# TO DO
The listing beneath should be written out in full, exactly as shown.

# SOURCE RECORDS
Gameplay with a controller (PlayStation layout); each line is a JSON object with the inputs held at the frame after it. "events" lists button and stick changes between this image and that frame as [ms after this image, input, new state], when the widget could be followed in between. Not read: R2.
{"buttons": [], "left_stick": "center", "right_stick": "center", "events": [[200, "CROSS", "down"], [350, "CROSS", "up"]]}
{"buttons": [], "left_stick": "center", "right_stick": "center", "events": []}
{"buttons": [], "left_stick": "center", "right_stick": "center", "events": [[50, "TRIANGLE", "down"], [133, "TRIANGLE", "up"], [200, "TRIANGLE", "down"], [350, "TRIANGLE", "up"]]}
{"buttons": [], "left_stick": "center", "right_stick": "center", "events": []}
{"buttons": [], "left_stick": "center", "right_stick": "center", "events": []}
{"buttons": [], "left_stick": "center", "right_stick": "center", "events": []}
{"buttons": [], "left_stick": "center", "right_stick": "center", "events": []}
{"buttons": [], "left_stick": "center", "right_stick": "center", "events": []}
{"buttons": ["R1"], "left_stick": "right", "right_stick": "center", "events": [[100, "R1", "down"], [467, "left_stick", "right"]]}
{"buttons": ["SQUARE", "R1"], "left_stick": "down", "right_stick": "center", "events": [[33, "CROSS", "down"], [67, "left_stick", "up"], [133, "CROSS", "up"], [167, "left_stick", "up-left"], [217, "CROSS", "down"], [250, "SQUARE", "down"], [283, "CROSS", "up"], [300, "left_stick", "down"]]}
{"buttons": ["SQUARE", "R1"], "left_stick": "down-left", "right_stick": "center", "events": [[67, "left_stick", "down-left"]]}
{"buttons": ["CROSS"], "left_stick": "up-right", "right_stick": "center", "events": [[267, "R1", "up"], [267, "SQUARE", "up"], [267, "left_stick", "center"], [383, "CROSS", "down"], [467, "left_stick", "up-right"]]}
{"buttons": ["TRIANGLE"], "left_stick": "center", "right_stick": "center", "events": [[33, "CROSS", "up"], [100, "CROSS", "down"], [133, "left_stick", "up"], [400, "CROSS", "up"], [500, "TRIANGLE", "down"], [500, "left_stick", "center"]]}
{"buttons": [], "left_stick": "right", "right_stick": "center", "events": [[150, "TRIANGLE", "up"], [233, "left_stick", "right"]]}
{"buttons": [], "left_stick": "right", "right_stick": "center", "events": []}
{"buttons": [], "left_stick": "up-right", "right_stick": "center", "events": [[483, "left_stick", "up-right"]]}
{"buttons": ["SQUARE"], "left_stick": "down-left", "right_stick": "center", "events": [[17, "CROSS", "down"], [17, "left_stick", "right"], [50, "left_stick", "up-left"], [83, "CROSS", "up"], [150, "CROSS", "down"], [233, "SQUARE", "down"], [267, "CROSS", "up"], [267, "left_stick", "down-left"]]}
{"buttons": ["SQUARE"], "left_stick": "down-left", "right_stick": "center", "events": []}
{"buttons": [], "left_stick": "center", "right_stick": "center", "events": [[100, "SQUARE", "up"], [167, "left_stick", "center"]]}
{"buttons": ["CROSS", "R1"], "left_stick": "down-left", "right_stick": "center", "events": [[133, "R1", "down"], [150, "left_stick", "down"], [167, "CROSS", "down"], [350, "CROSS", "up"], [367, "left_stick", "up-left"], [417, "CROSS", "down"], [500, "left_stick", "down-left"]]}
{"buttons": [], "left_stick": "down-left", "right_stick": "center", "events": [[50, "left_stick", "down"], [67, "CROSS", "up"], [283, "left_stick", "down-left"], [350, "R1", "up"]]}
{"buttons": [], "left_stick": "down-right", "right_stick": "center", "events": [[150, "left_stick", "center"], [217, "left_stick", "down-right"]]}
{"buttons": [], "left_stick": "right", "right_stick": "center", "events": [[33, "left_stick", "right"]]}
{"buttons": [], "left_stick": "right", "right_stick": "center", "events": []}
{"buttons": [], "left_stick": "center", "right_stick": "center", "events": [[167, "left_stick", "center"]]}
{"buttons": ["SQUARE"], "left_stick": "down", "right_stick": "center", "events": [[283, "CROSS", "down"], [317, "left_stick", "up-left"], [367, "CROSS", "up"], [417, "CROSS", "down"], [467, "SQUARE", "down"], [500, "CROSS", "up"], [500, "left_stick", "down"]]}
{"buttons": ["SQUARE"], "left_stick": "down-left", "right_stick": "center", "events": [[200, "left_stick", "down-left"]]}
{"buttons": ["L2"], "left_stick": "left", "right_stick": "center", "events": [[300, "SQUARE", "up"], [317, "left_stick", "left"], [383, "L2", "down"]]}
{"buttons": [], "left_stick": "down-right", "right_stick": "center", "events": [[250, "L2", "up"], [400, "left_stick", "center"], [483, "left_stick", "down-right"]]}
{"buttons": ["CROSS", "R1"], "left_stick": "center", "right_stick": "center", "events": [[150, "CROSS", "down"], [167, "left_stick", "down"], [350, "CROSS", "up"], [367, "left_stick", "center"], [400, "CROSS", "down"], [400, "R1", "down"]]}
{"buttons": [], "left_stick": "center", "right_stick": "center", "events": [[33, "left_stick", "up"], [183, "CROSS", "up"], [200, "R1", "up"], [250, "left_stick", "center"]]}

# RESPONSE AREA
Gameplay with a controller (PlayStation layout); each line is a JSON object with the inputs held at the frame after it. "events" lists button and stick changes between this image and that frame as [ms after this image, input, new state], when the widget could be followed in between. Not read: R2.
{"buttons": [], "left_stick": "center", "right_stick": "center", "events": [[200, "CROSS", "down"], [350, "CROSS", "up"]]}
{"buttons": [], "left_stick": "center", "right_stick": "center", "events": []}
{"buttons": [], "left_stick": "center", "right_stick": "center", "events": [[50, "TRIANGLE", "down"], [133, "TRIANGLE", "up"], [200, "TRIANGLE", "down"], [350, "TRIANGLE", "up"]]}
{"buttons": [], "left_stick": "center", "right_stick": "center", "events": []}
{"buttons": [], "left_stick": "center", "right_stick": "center", "events": []}
{"buttons": [], "left_stick": "center", "right_stick": "center", "events": []}
{"buttons": [], "left_stick": "center", "right_stick": "center", "events": []}
{"buttons": [], "left_stick": "center", "right_stick": "center", "events": []}
{"buttons": ["R1"], "left_stick": "right", "right_stick": "center", "events": [[100, "R1", "down"], [467, "left_stick", "right"]]}
{"buttons": ["SQUARE", "R1"], "left_stick": "down", "right_stick": "center", "events": [[33, "CROSS", "down"], [67, "left_stick", "up"], [133, "CROSS", "up"], [167, "left_stick", "up-left"], [217, "CROSS", "down"], [250, "SQUARE", "down"], [283, "CROSS", "up"], [300, "left_stick", "down"]]}
{"buttons": ["SQUARE", "R1"], "left_stick": "down-left", "right_stick": "center", "events": [[67, "left_stick", "down-left"]]}
{"buttons": ["CROSS"], "left_stick": "up-right", "right_stick": "center", "events": [[267, "R1", "up"], [267, "SQUARE", "up"], [267, "left_stick", "center"], [383, "CROSS", "down"], [467, "left_stick", "up-right"]]}
{"buttons": ["TRIANGLE"], "left_stick": "center", "right_stick": "center", "events": [[33, "CROSS", "up"], [100, "CROSS", "down"], [133, "left_stick", "up"], [400, "CROSS", "up"], [500, "TRIANGLE", "down"], [500, "left_stick", "center"]]}
{"buttons": [], "left_stick": "right", "right_stick": "center", "events": [[150, "TRIANGLE", "up"], [233, "left_stick", "right"]]}
{"buttons": [], "left_stick": "right", "right_stick": "center", "events": []}
{"buttons": [], "left_stick": "up-right", "right_stick": "center", "events": [[483, "left_stick", "up-right"]]}
{"buttons": ["SQUARE"], "left_stick": "down-left", "right_stick": "center", "events": [[17, "CROSS", "down"], [17, "left_stick", "right"], [50, "left_stick", "up-left"], [83, "CROSS", "up"], [150, "CROSS", "down"], [233, "SQUARE", "down"], [267, "CROSS", "up"], [267, "left_stick", "down-left"]]}
{"buttons": ["SQUARE"], "left_stick": "down-left", "right_stick": "center", "events": []}
{"buttons": [], "left_stick": "center", "right_stick": "center", "events": [[100, "SQUARE", "up"], [167, "left_stick", "center"]]}
{"buttons": ["CROSS", "R1"], "left_stick": "down-left", "right_stick": "center", "events": [[133, "R1", "down"], [150, "left_stick", "down"], [167, "CROSS", "down"], [350, "CROSS", "up"], [367, "left_stick", "up-left"], [417, "CROSS", "down"], [500, "left_stick", "down-left"]]}
{"buttons": [], "left_stick": "down-left", "right_stick": "center", "events": [[50, "left_stick", "down"], [67, "CROSS", "up"], [283, "left_stick", "down-left"], [350, "R1", "up"]]}
{"buttons": [], "left_stick": "down-right", "right_stick": "center", "events": [[150, "left_stick", "center"], [217, "left_stick", "down-right"]]}
{"buttons": [], "left_stick": "right", "right_stick": "center", "events": [[33, "left_stick", "right"]]}
{"buttons": [], "left_stick": "right", "right_stick": "center", "events": []}
{"buttons": [], "left_stick": "center", "right_stick": "center", "events": [[167, "left_stick", "center"]]}
{"buttons": ["SQUARE"], "left_stick": "down", "right_stick": "center", "events": [[283, "CROSS", "down"], [317, "left_stick", "up-left"], [367, "CROSS", "up"], [417, "CROSS", "down"], [467, "SQUARE", "down"], [500, "CROSS", "up"], [500, "left_stick", "down"]]}
{"buttons": ["SQUARE"], "left_stick": "down-left", "right_stick": "center", "events": [[200, "left_stick", "down-left"]]}
{"buttons": ["L2"], "left_stick": "left", "right_stick": "center", "events": [[300, "SQUARE", "up"], [317, "left_stick", "left"], [383, "L2", "down"]]}
{"buttons": [], "left_stick": "down-right", "right_stick": "center", "events": [[250, "L2", "up"], [400, "left_stick", "center"], [483, "left_stick", "down-right"]]}
{"buttons": ["CROSS", "R1"], "left_stick": "center", "right_stick": "center", "events": [[150, "CROSS", "down"], [167, "left_stick", "down"], [350, "CROSS", "up"], [367, "left_stick", "center"], [400, "CROSS", "down"], [400, "R1", "down"]]}
{"buttons": [], "left_stick": "center", "right_stick": "center", "events": [[33, "left_stick", "up"], [183, "CROSS", "up"], [200, "R1", "up"], [250, "left_stick", "center"]]}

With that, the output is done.